Sci Total Environ. 2020 Sep 15:735:139378. doi: 10.1016/j.scitotenv.2020.139378. Epub 2020 May 13.

Abstract

Agricultural production systems are sensitive to weather and climate anomalies and extremes as well as to other environmental and socio-economic adverse events. An adequate evaluation of the resilience of such systems helps to assess food security and the capacity of society to cope with the effects of global warming and the associated increase of climate extremes. Here, we propose and apply a simple indicator of resilience of annual crop production that can be estimated from crop production time series. First, we address the problem of quantifying resilience in a simplified theoretical framework, focusing on annual crops. This results in the proposal of an indicator, measured by the reciprocal of the squared coefficient of variance, which is proportional to the return period of the largest shocks that the crop production system can absorb, and which is consistent with the original ecological definition of resilience.
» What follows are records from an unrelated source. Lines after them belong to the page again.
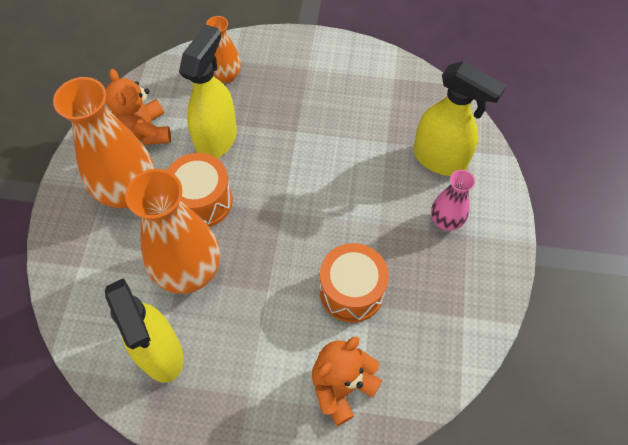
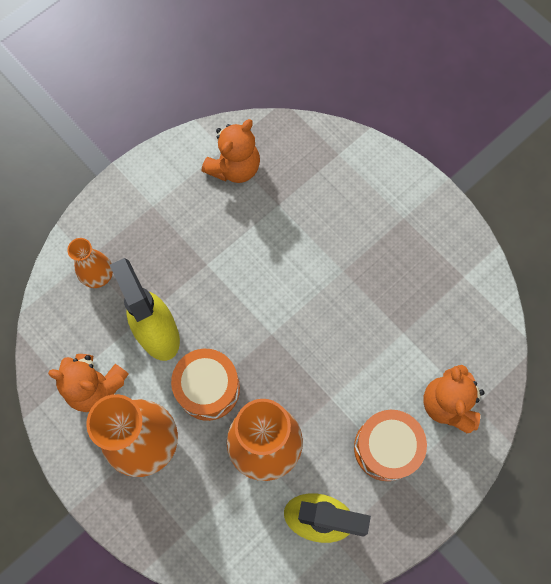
camera: 50 degrees left, 10 degrees up
(351, 291) = (381, 337): orange drum -> orange drum (386, 448)
(387, 94) = (234, 167): none -> orange teddy bear
(440, 159) = (327, 181): yellow spray bottle -> none
(445, 221) = (381, 223): pink vase -> none

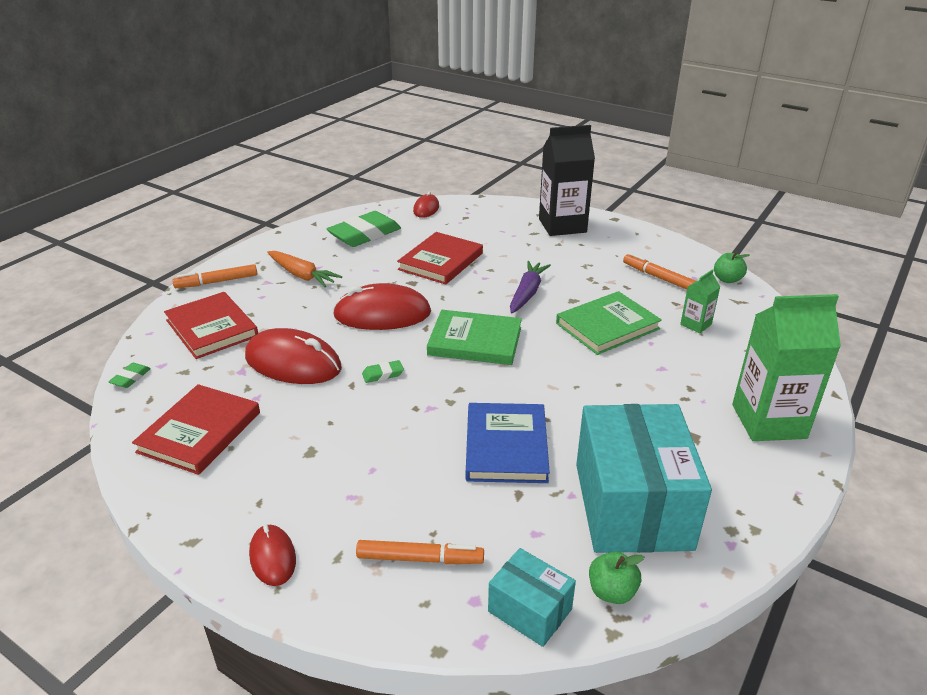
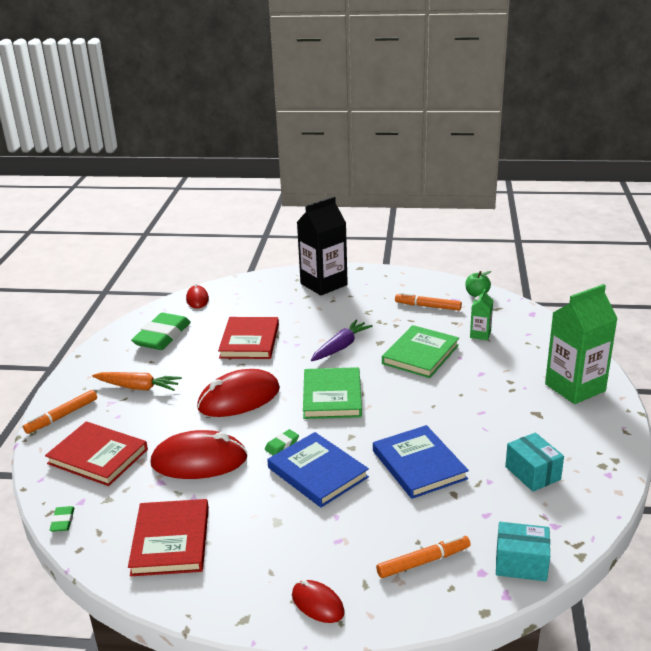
camera: 25 degrees left, 5 degrees down
(393, 415) = (318, 472): none -> blue book
(475, 341) = (332, 396): green book -> green book turned 75 degrees counterclockwise
(527, 293) = (341, 347): purple carrot -> purple carrot turned 45 degrees clockwise
(612, 591) = (561, 531): green apple -> none
(632, 505) = (532, 473): turquoise box -> turquoise box, size x0.49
Subsequently, we show the sensitivity of the crop resilience indicator to the level of management of the crop production system, to the frequency of extreme events as well as to simplified socio-economic impacts of the production losses. Finally, we demonstrate the practical applicability of the indicator using historical production data at national and sub-national levels for France. The results show that the value of the resilience indicator steeply increases with crop diversity until six crops are considered, and then levels off. The effect of diversity on production resilience is highest when crops are more diverse (i.e. as reflected in less well correlated production time series). In the case of France, the indicator reaches about 60% of the value that would be expected if all crop production time-series were uncorrelated.

Keywords: Agricultural production stability; Climate adaptation; Climate change; Crop diversity; Crop yield variability; Extreme events; Resilience indicator.